▶ _Records for this exercise_
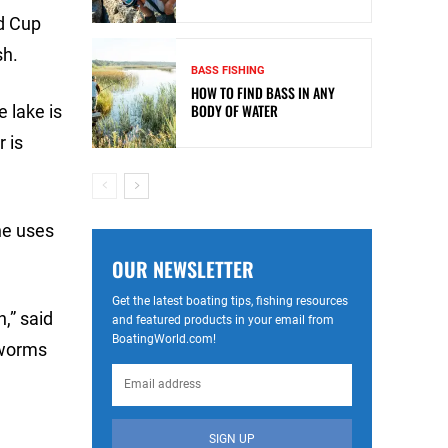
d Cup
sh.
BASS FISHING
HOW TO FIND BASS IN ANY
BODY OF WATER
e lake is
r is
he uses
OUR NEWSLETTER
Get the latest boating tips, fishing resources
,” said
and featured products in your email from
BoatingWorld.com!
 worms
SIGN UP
---
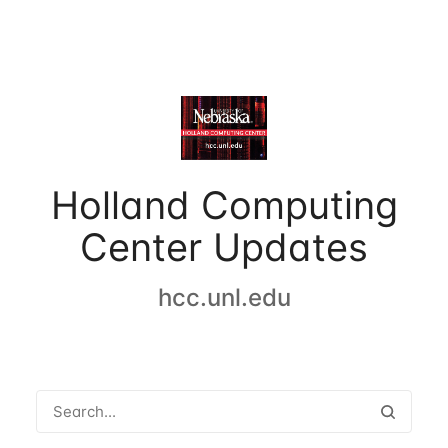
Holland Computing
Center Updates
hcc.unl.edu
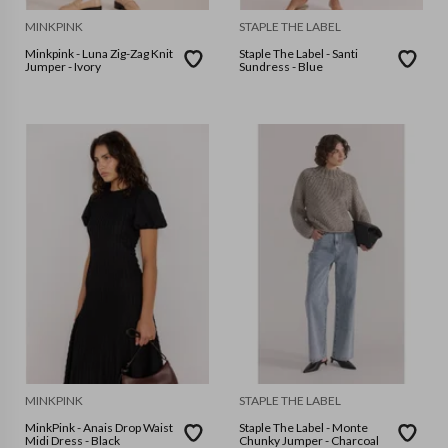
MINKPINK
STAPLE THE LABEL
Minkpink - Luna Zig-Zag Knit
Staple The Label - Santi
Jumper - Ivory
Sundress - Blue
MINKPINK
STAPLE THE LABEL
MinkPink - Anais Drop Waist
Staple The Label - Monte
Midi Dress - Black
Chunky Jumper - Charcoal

▶ _To do_
Determine how many lines in the listing hold the word "Jumper". Give only that figure.

▶ _Written response_
2